Menurut dia, meski pekerja informal yang terdaftar di BP Jamsostek juga membayar premi untuk program JKK dan JKM, iuran mereka tidak akan ikut direkomposisi dalam program JKP. ”Nanti, yang direkomposisi hanya iuran JKK dan JKM para pekerja penerima upah. Yang mendapat bantuan iuran dari pemerintah juga hanya pekerja penerima upah,” ujarnya.
Sebagaimana diketahui, selain dari iuran pemerintah sebesar 0,22 persen dari upah sebulan pekerja, sumber pendanaan iuran program JKP juga berasal dari rekomposisi iuran program JKK dan JKM pekerja dengan total 0,24 persen dari upah sebulan.
Sejak 2003, Organisasi Buruh Internasional (ILO) telah mengkaji perlunya skema tunjangan pengangguran (unemployment insurance benefit) bagi Indonesia. Dalam kajian The Feasibility of Introducing an Unemployment Insurance Benefit in Indonesia itu, ILO menyoroti ketimpangan struktur ketenagakerjaan di Indonesia, antara pekerja formal dan informal.
ILO juga menyoroti kerancuan standar definisi mengenai pekerja informal yang memunculkan dugaan bahwa tingkat pengangguran di Indonesia sebenarnya lebih besar, tetapi tersembunyi (hidden unemployment) dan bersifat setengah menganggur (underemployment).
Berangkat dari situ, ILO menyoroti pentingnya tunjangan pengangguran bagi pekerja informal. Namun, mempertimbangkan kondisi keuangan Indonesia yang terbatas serta definisi dan pendataan pekerja informal yang masih buruk, paling memungkinkan adalah membuat tunjangan pengangguran bagi pekerja formal.
Kendati demikian, besarnya populasi pekerja informal di Indonesia tidak boleh dianggap remeh. Di kemudian hari, ketika kondisi ekonomi lebih membaik, Indonesia harus segera memikirkan perbaikan pendataan pekerja informal serta perluasan skema jamsostek untuk melindungi pekerja mayoritas itu.

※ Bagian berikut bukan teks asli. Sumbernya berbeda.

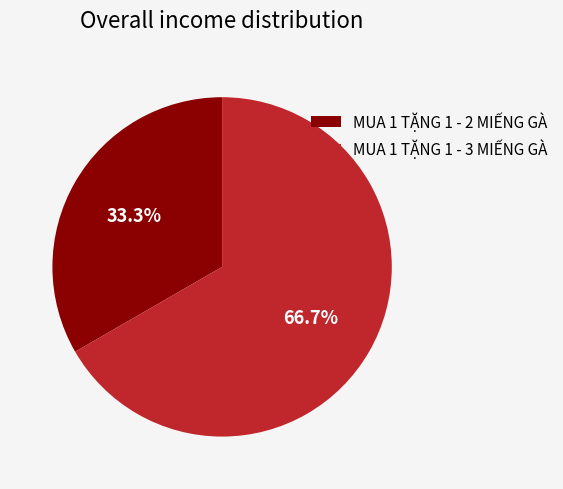

Rank the categories by value from lowest to highest.

MUA 1 TẶNG 1 - 2 MIẾNG GÀ, MUA 1 TẶNG 1 - 3 MIẾNG GÀ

Anggoro mengatakan, BP Jamsostek saat ini sedang berupaya untuk meningkatkan terlebih dahulu kepesertaan pekerja informal sebagai peserta BPU. Data terakhir BP Jamsostek, dari total 48,64 juta peserta BP Jamsostek, kepesertaan pekerja informal/BPU baru mencapai 8,42 persen. Mayoritas peserta BP Jamsostek adalah pekerja formal.
”Ini menjadi tantangan kami, bagaimana ke depan kami lebih mempermudah pekerja BPU untuk mendaftar di program-program jamsostek,” katanya.
Salah satu inovasi yang akan disiapkan adalah pembuatan aplikasi digital berbasis identifikasi biometrik yang diyakini bisa mempermudah proses pendaftaran, pembayaran, dan penebusan klaim bagi peserta informal.
”Kami juga akan kolaborasi dengan tekfin, e-dagang, dan perbankan, masuk dalam ekosistem digital, untuk mempermudah peserta mandiri,” ujar Anggoro.